The static method convert is designed to use a one-dimensional Array of positive integers for filling a two-dimensional Array of the same integers arranged into a specified number of rows and columns, and returning that result. If there are insufficient values in the one-dimensional array to fill the two-D array, values of -1 are placed in the extra locations. If there are too many values in the one-dimensional array to fit into the specified two-dimensional array, those extra values are left out of the two-dimensional result.
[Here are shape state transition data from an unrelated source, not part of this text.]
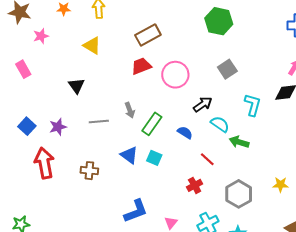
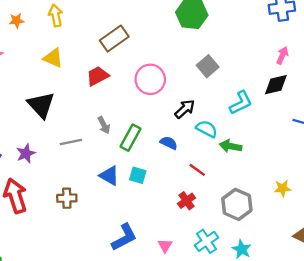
red trapezoid: (141, 66) -> (98, 76), moved
black triangle: (76, 86) -> (41, 105), size x1.5
cyan L-shape: (253, 105) -> (241, 103), turned 55

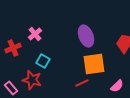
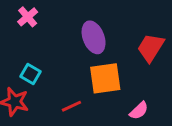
pink cross: (35, 34) -> (28, 17), moved
red line: (82, 83) -> (72, 106), moved

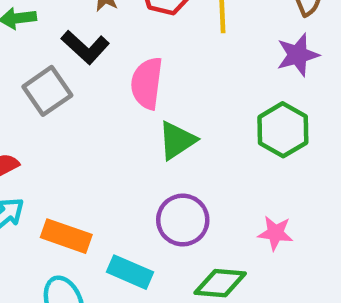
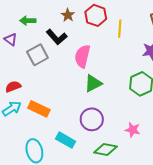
orange rectangle: (66, 236) -> (39, 109), moved

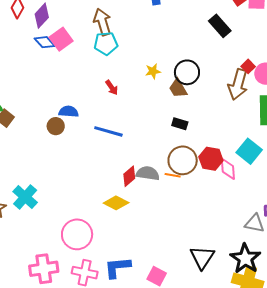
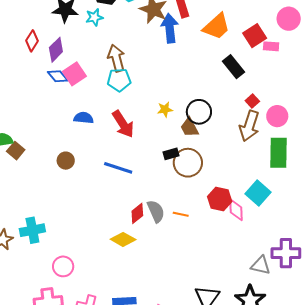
red square: (248, 66) -> (252, 101), moved
red arrow: (112, 87) -> (123, 124), size x1.8
blue semicircle: (69, 112) -> (84, 118), moved
black rectangle: (180, 124) -> (171, 154), moved, turned -35
brown circle: (183, 160) -> (188, 163), moved
gray semicircle: (148, 173) -> (156, 211), turned 55
cyan cross: (25, 197) -> (32, 230), turned 35
pink circle: (77, 234) -> (63, 266), moved, size x0.7

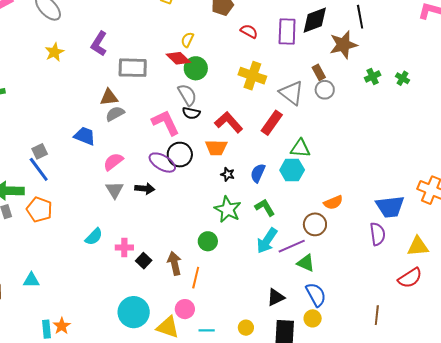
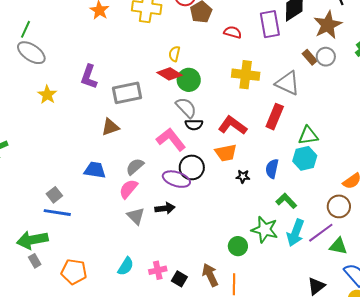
gray circle: (325, 90) -> (326, 57), moved
gray semicircle: (115, 114) -> (135, 167), moved
blue line: (39, 169) -> (57, 213), turned -32
green star: (228, 209) -> (265, 230), moved
orange pentagon: (39, 210) -> (74, 272), moved

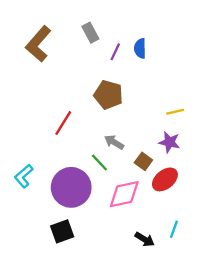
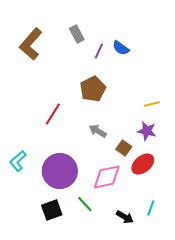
blue semicircle: (140, 48) -> (121, 48), turned -54
brown pentagon: (108, 95) -> (93, 89), turned 30
green line: (99, 163) -> (85, 204), moved

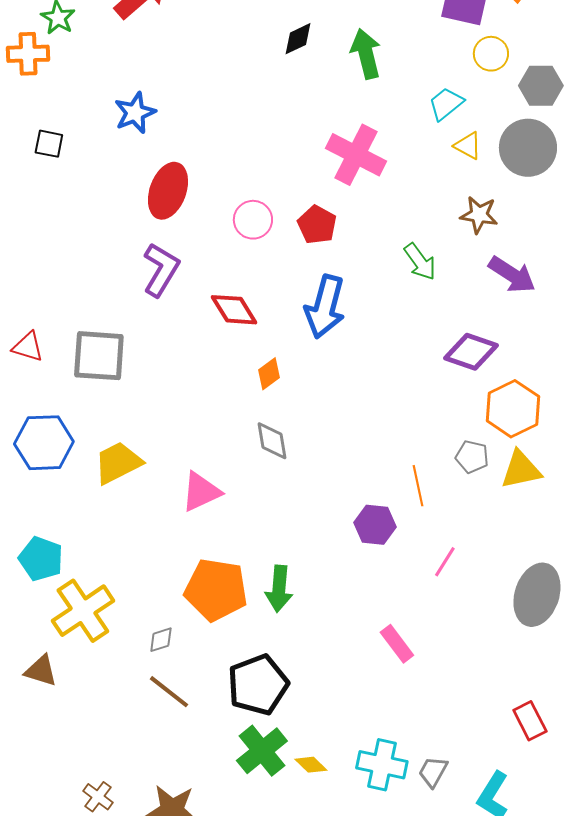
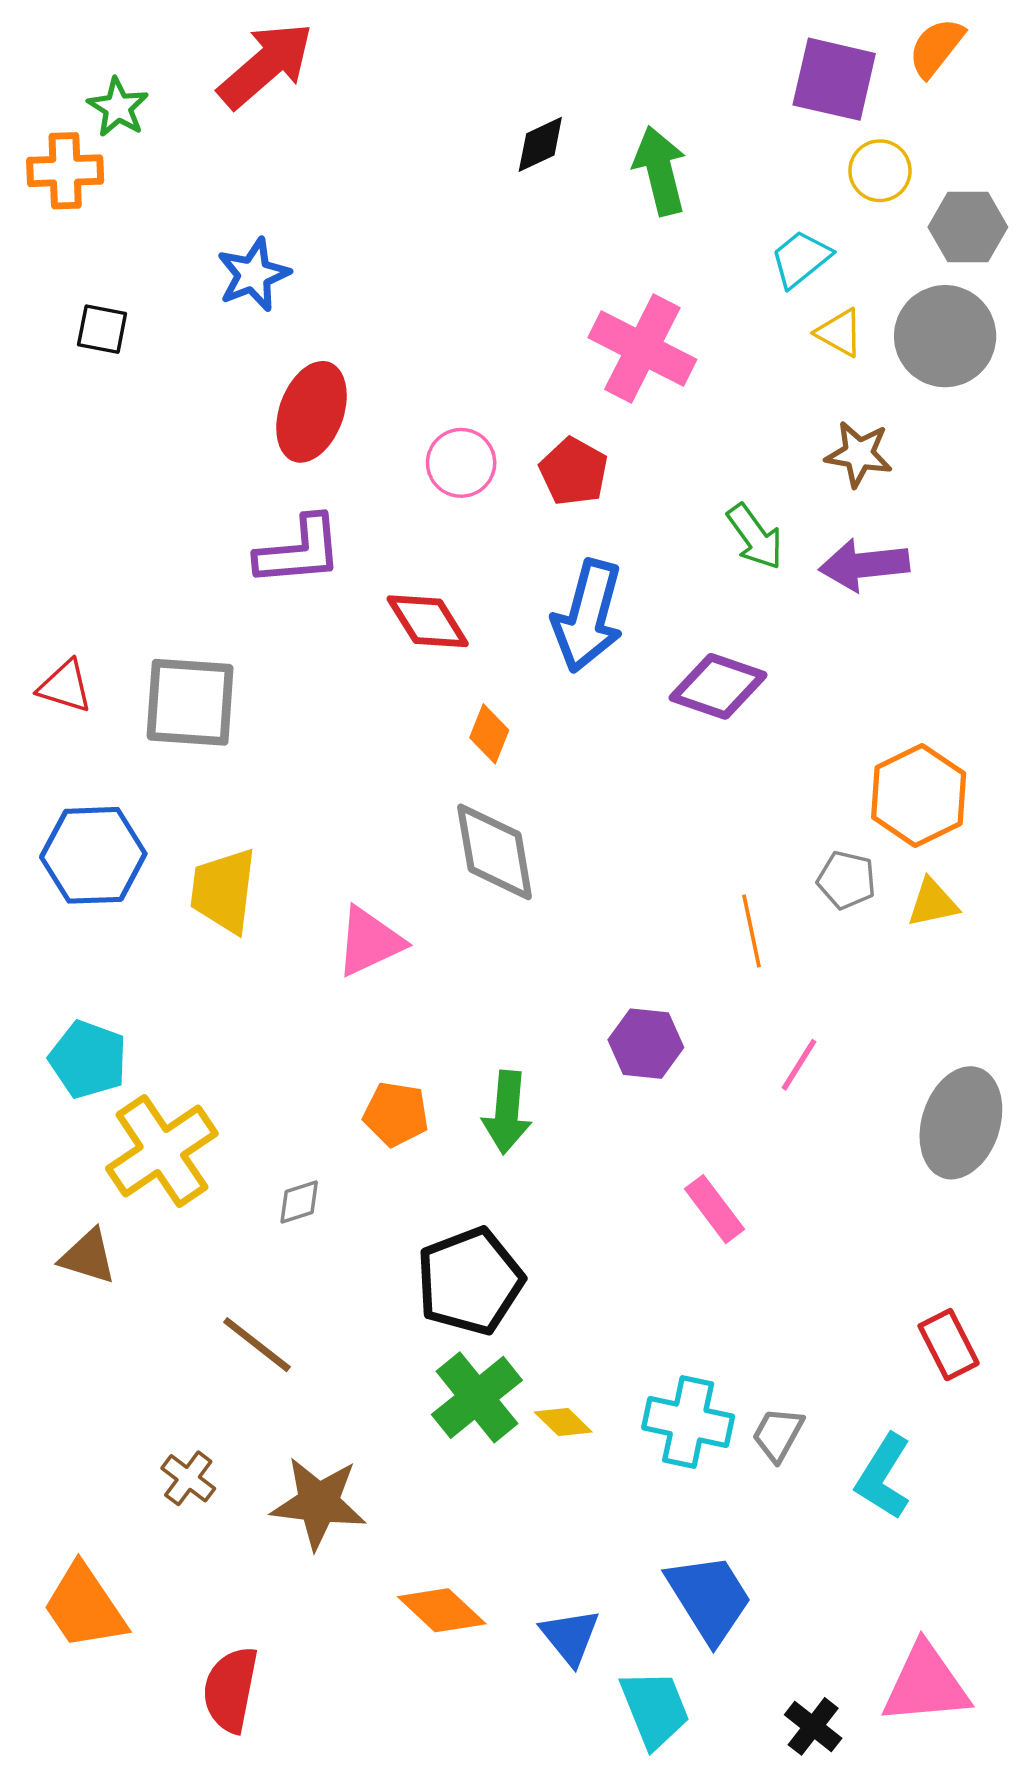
purple L-shape: (161, 270) -> (299, 551), turned 54
purple arrow: (512, 275) -> (864, 565), moved, turned 141
purple diamond: (471, 352) -> (718, 686), moved
orange diamond: (269, 374) -> (489, 734), turned -32
gray diamond: (272, 441) -> (495, 852), size x1.5
yellow trapezoid: (118, 463) -> (224, 891), turned -56
yellow triangle: (521, 470) -> (933, 903), size x0.7
purple hexagon: (375, 525) -> (646, 1044), moved
orange pentagon: (216, 590) -> (396, 1114), size x0.6
brown line: (169, 692) -> (257, 1345), moved

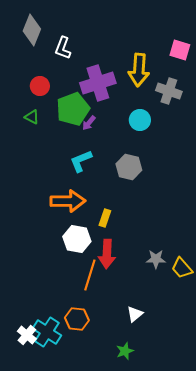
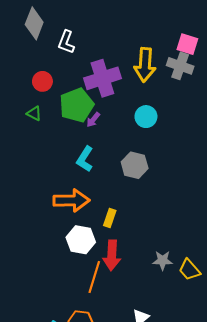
gray cross: (169, 91) -> (180, 66), moved
cyan L-shape: (81, 161) -> (85, 159), turned -35

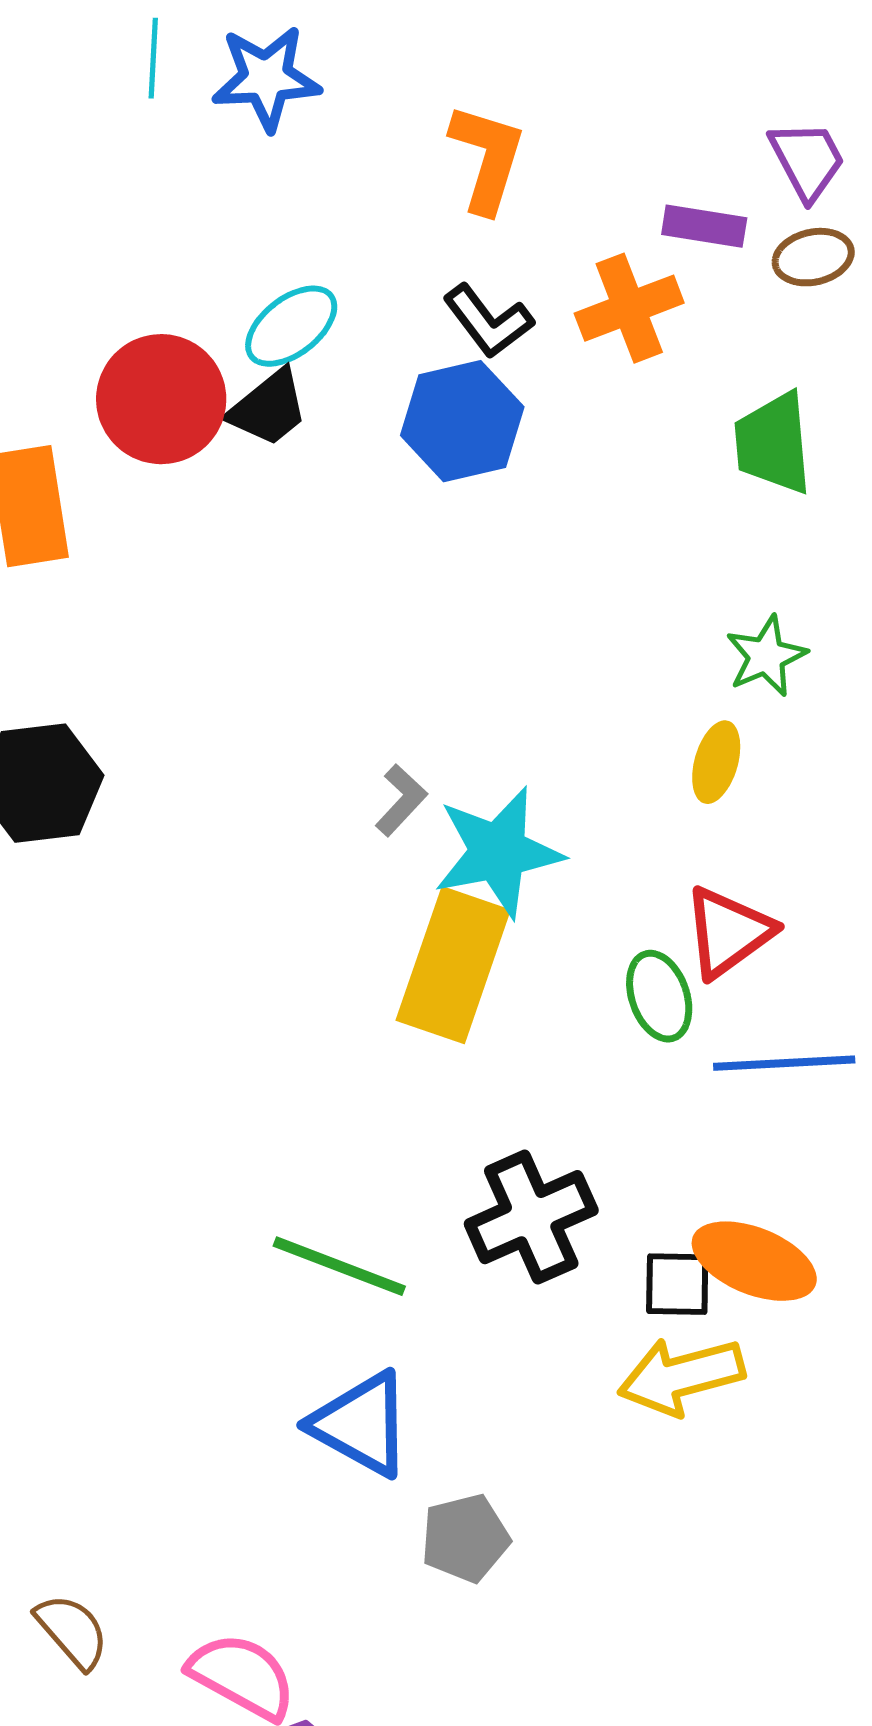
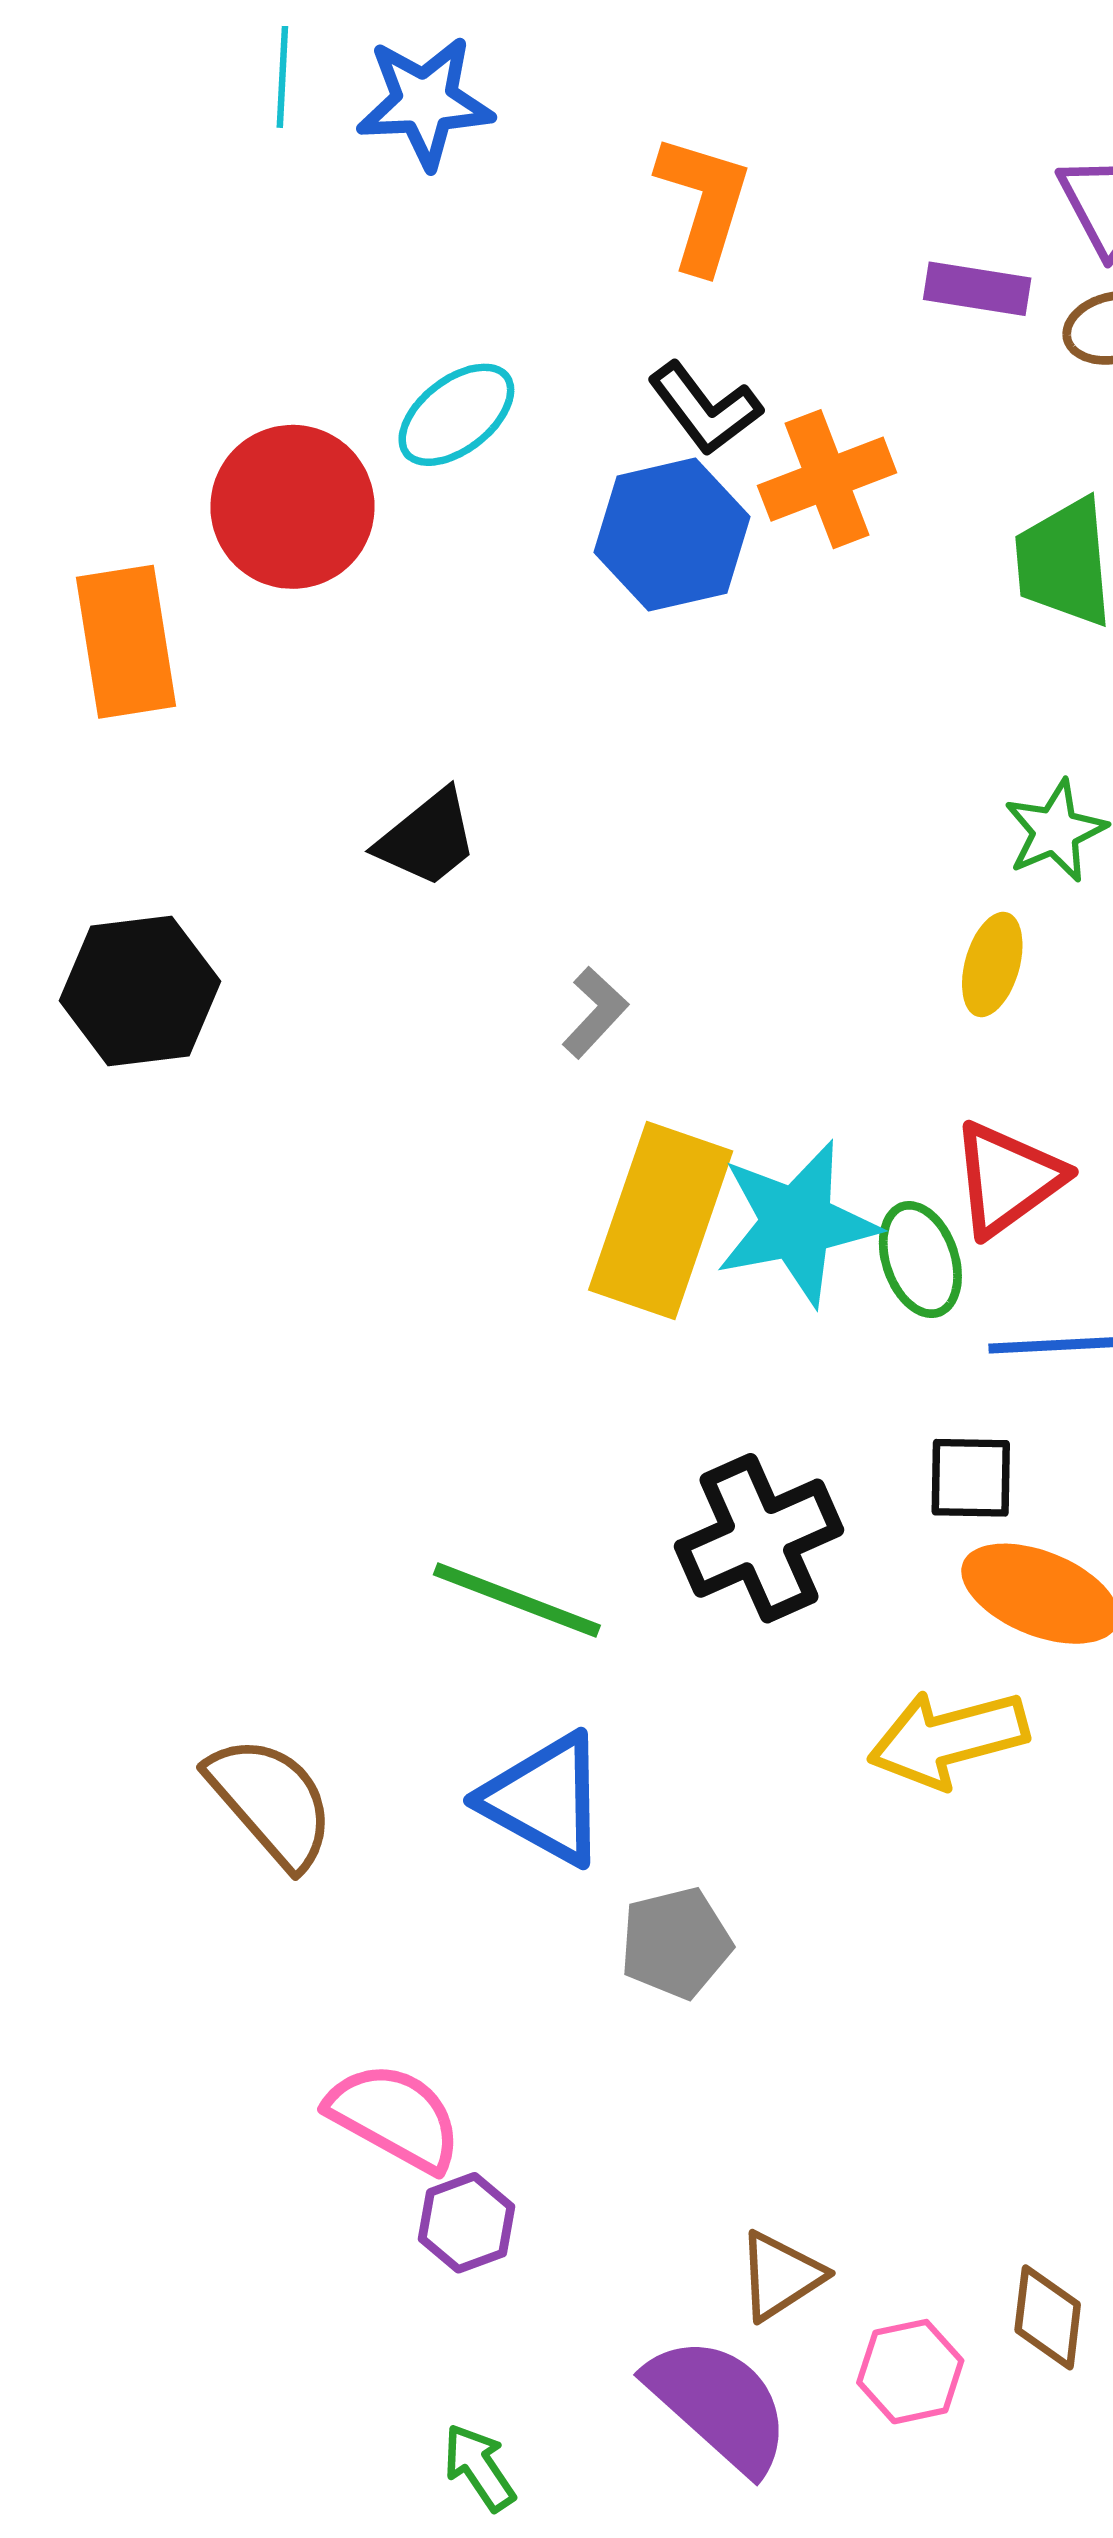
orange cross: (629, 308) -> (827, 479), moved
black trapezoid: (268, 408) -> (427, 838), moved
cyan star: (498, 852) -> (797, 1223), moved
black square: (677, 1284) -> (971, 1478), moved
brown semicircle: (72, 1631) -> (271, 1802), moved, size x1.4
A partial listing of the method is given here.

/**
 * Converts a 1-dimensional Array to a 2-dimensional with the
 * given number of rows and cols. If the 1-D Array is not large
 * enough to fill the 2-d Array, values of -1 are used for the 
 * extra values. If the 1-dimensional Array is to large to fit 
 * into the specified 2-D Array, the extra values are left out.
 * @param arr a 1-D integer Array
 * @param rows the number of rows in the 2-d Array to be returned
 * @param cols the number of cols in the 2-d Array to be returned
 * PRECONDITION: rows and cols >= 1
 */
public static int[][] convert(int[] arr, int rows, int cols)
{
    int[][] result = new int[rows][cols];

    /* missing code */

    return result;
}

Which of the following can be used to replace /* missing code */ so that the method will work as described?


  1. int i = 0;
    for (int r = 0; r < rows; r++) {
        for (int c = 0; c < cols; c++) {
            if (i < arr.length)
            {
                result[r][c] = arr[i];
                i++;
            }
            else
            {
                result[r][c] = -1;
            }
        }
    }

  2. int i = 0;
    for (int r = 0; r < rows; r++) {
        for (int c = 0; c < cols; c++) {
            if (i < rows * cols)
            {
                result[r][c] = arr[i];
                i++;
            }
            else
            {
                result[r][c] = -1;
            }
        }
    }

  3. int r = 0;
    int c = 0;
    int i = 0;
    while (i < rows * cols) {
        if (i < arr.length)
            result[r][c] = arr[i];
        else
            result[r][c] = -1;
        i += 1;
        r = i / cols;
        c = i % cols;
    }
    return result;
  1. I only
  2. II only
  3. III only
  4. I and II only
  5. I and III only

Show solution:

The correct answer is e. In option I, nested-for loops work through the rows and columns while the index i works its way through the one-dimensional Array. In option III, the index variable i keeps counting until the two-dimensional Array is filled, with row and column indexes being manipulated manually using integer division and modulo operations to identify the correct row and column based on i.